The rising cost of labor is having an impact on the hotel business, two major hotel chain CEOs told CNBC on Wednesday.
Jonathan Tisch, chairman and CEO of Loews Hotels, said the pressure of higher wages is "absolutely" an issue.
"When you look at the pressure on margins through labor costs, through energy costs, through insurance, through real estate taxes, we have to get smarter and better about how we operate our hotels to increase margins where ever we can," he said in an interview with "Power Lunch."
"Increasing labor costs are an issue in most of the markets and will continue to be," he added.
His sentiments were echoed by Hilton Worldwide President and CEO Christopher Nassetta.
"You have the cost of building hotels going up at a pretty rapid rate in the United States, cost of labor going up, cost of interest rates going up and availability of money getting a little bit tougher or tighter," Nassetta said in an interview with Seema Mody on "Power Lunch."

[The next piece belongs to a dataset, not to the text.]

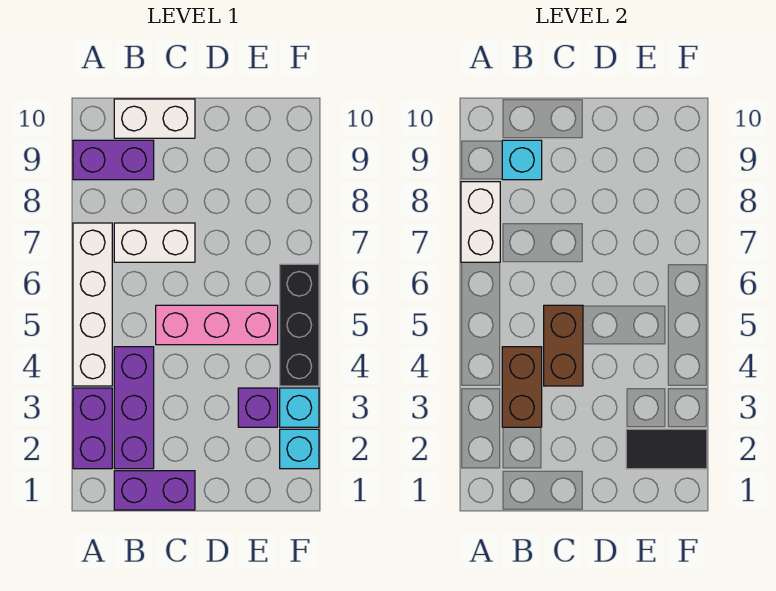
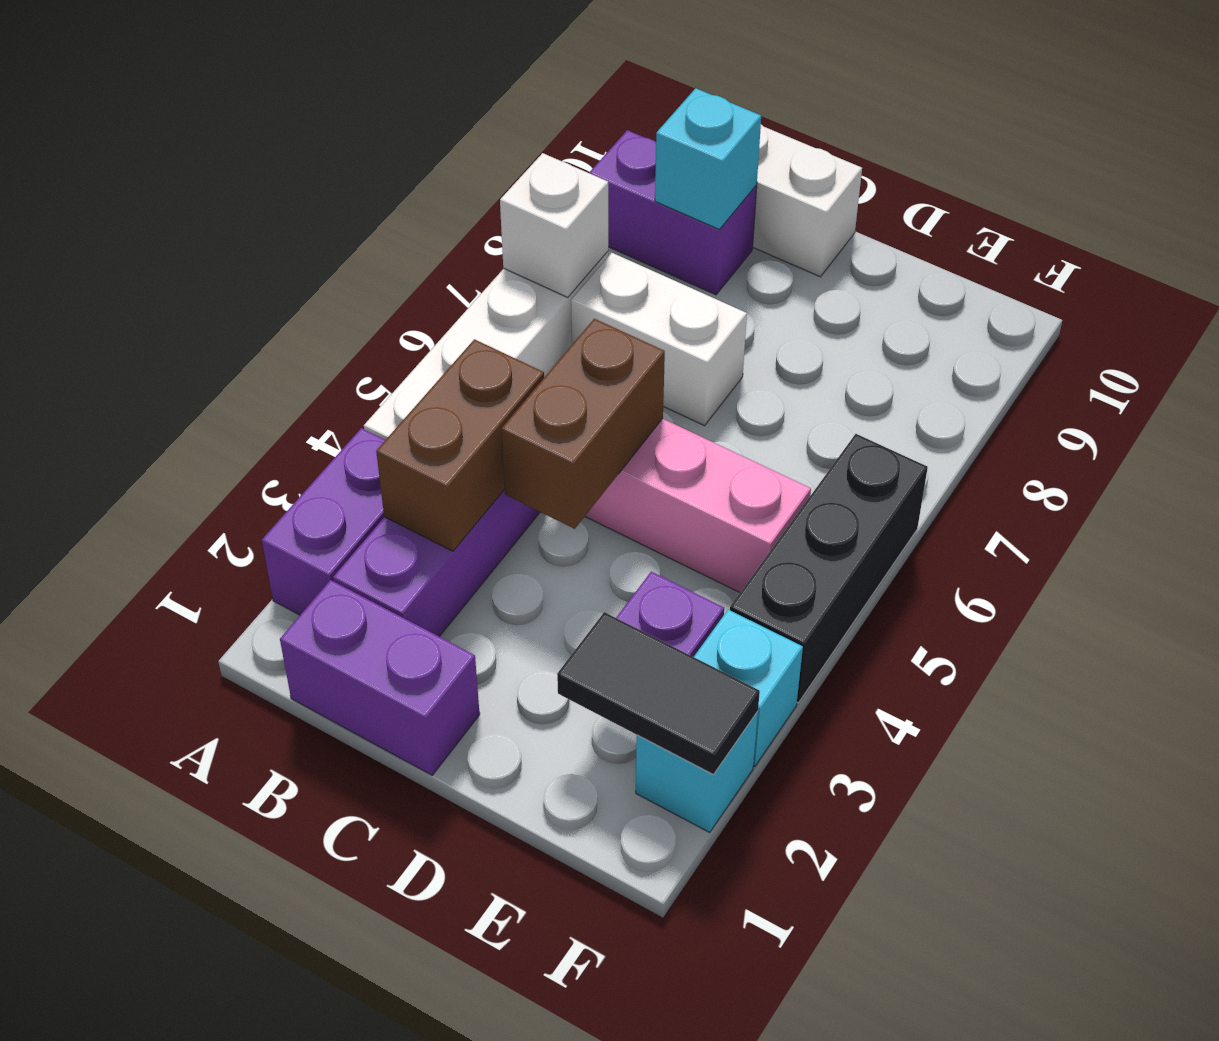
white brick A7:A8 level 2 -> white brick A7 level 2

"The consequence of that is that you see supply numbers going down. Ultimately, that is healthy for the industry."
The American job market is tight and getting tighter, according to the Federal Reserve's latest "Beige Book" summary of economic activity, released Wednesday. The central bank said employment grew "modestly or moderately across most of the nation" but said employers are having more difficulty finding the right workers for the right jobs.
Wages have been steadily increasing. The average hourly earnings for September had a 2.8 percent year-over-year increase. In August, there was a 2.9 percent gain, the biggest year-over-year rise since the recovery began in 2009.
Interest rate have also been rising. The Fed expects to hike rates again in December, and has telegraphed three raises in 2019.